SMA, service civique et service national : quels dispositifs pour renforcer l'esprit citoyen ?

RSMA Martinique
© AFP PHOTO PATRICE COPPEE | "La réussite par l'effort et le travail", telle est la devise des jeunes du RSMA de la Martinique.

Comment renforcer l’esprit citoyen chez les jeunes ? Le débat est relancé après les attentats en France. Service Militaire Adapté, service civique et service national, des dispositifs existent en France hexagonale et Outre-Mer. Explications.

Laura Philippon
Publié le , mis à jour le

Après les attentats dans l'hexagone il y a deux semaines, le débat est relancé autour de l’esprit citoyen chez les jeunes. Par quels moyens renforcer cet esprit citoyen ainsi que la mixité sociale ? Alors que des élus de droite réclament un retour au service national, le chef de l’Etat, François Hollande, prône l'élargissement du service civique. Le Service Militaire Adapté est, lui, toujours en place Outre-Mer.

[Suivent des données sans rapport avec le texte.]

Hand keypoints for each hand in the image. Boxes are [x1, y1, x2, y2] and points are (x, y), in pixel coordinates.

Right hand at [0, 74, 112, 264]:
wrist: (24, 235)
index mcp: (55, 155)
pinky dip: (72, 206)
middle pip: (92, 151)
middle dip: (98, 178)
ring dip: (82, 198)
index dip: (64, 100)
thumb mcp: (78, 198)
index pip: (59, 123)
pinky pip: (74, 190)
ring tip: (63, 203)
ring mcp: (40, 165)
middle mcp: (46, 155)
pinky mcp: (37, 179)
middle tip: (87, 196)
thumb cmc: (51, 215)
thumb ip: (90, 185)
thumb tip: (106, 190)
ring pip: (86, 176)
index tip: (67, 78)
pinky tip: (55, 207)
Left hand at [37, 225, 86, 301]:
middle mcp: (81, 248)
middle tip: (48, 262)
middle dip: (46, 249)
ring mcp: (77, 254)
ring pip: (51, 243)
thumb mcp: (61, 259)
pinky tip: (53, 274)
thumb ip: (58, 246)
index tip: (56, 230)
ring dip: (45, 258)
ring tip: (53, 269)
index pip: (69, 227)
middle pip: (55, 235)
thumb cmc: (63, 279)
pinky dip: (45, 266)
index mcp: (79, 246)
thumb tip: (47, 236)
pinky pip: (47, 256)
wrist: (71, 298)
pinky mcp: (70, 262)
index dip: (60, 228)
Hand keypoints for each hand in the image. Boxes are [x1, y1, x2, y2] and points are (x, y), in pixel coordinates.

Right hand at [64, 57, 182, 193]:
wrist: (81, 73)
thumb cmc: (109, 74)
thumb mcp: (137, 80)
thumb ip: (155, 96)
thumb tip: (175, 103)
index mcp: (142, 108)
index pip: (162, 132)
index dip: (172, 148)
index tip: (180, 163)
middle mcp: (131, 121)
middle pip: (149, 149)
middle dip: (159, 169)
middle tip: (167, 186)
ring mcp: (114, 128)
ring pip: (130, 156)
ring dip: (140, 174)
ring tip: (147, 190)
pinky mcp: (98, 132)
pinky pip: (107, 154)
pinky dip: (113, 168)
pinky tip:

Le (R)SMA qu’est-ce que c’est ?

Le (Régiment du) Service Militaire Adapté est un dispositif militaire d’insertion socioprofessionnelle destiné aux jeunes en difficulté Outre-Mer. Il a été créé en 1961 et a déjà formé 130 000 jeunes Ultramarins. Sa mission est de les insérer dans la vie active grâce à des formations portant sur les métiers de la mécanique, du bâtiment, ou encore de la restauration et du tourisme. L'objectif est ensuite de placer les jeunes sur des emplois durables.
Environ 5 000 jeunes sont accueillis par an au sein des huit formations du SMA. Des régiments sont situés en Guyane, à la Martinique, en Guadeloupe, à La Réunion, en Nouvelle Calédonie et en Polynésie française. Un groupement est également présent à Mayotte et un détachement à Périgueux.
Trois jeunes sur quatre sont insérés à l’issue de leur parcours. La fréquentation des SMA a doublé entre 2009 et 2016. 3 000 jeunes étaient inscrits en 2009, 5 000 aujourd’hui et 6 000 à l’horizon 2016.

Le service civique

Le service civique est entré en vigueur en 2010. Il est ouvert à tous les jeunes de 16 à 25 ans, sans conditions de diplôme. Les missions sont indemnisées 573 euros par mois. En 2015, la France (Outre-mer compris) compte plus de 35 000 jeunes inscrits.
Il s’agit "d’un engagement volontaire au service de l'intérêt général". Ce service civique est décrit comme un moyen d'insertion sociale, notamment pour les jeunes qui connaissent des difficultés scolaires. Il peut être effectué auprès d’associations, de collectivités territoriales ou d’établissements publics, sur une période de 6 à 12 mois.
François Hollande a annoncé une augmentation de l'accueil des volontaires du service civique. Ce dernier est en effet victime de son succès. L’an dernier, quatre demandes sur cinq sont restées sans réponse.
Selon une étude de l'agence du service civique, 75% des jeunes occupaient six mois après un emploi ou avaient repris des études.

Le service national

Il s’agit de l’ancien "service militaire". Tous les hommes majeurs avaient l'obligation de servir l'armée du pays durant une période d'abord de dix mois, puis de douze mois. Le service militaire a été suspendu en 1996 par Jacques Chirac. Depuis l’armée est un corps uniquement professionnel. 
A la place de ce service national, une journée d’appel de préparation à la défense à été mise en place. Elle s’adresse aux jeunes de 16 à 18 ans. Il s’agit d’une journée citoyenne à l’issu de laquelle les jeunes reçoivent un certificat individuel de participation. Ce certificat est nécessaire pour passer les concours et examens d'État (dont le permis de conduire), avant l'âge de 25 ans.
Le service national, lui, pourrait être rétabli, comme le réclame certains élus de droite, mais cela aurait un coût. La plupart des casernes ont été vendues et le budget total de ce retour du service militaire atteindrait 1,5 milliard d'euros par an. A gauche, la proposition est jugée irréaliste par certains. "Il ne correspond plus aux besoins de notre armée, estime pour sa part le Ministre de la Défense, Jean-Yves Le Drian. Nous avons fait le choix de la professionnalisation de notre armée et nos opérations nécessitent des compétences qui ne peuvent pas être apprises en six mois".
Par ailleurs, le service militaire et le passage par l'armée française n'ont pas empêché une dizaine d'anciens militaires de s'engager dans le jihad en Syrie et en Irak. Cette information révélée par Radio France Internationale a été confirmée par le ministre de la Défense qui parle de cas "extrêmement rares".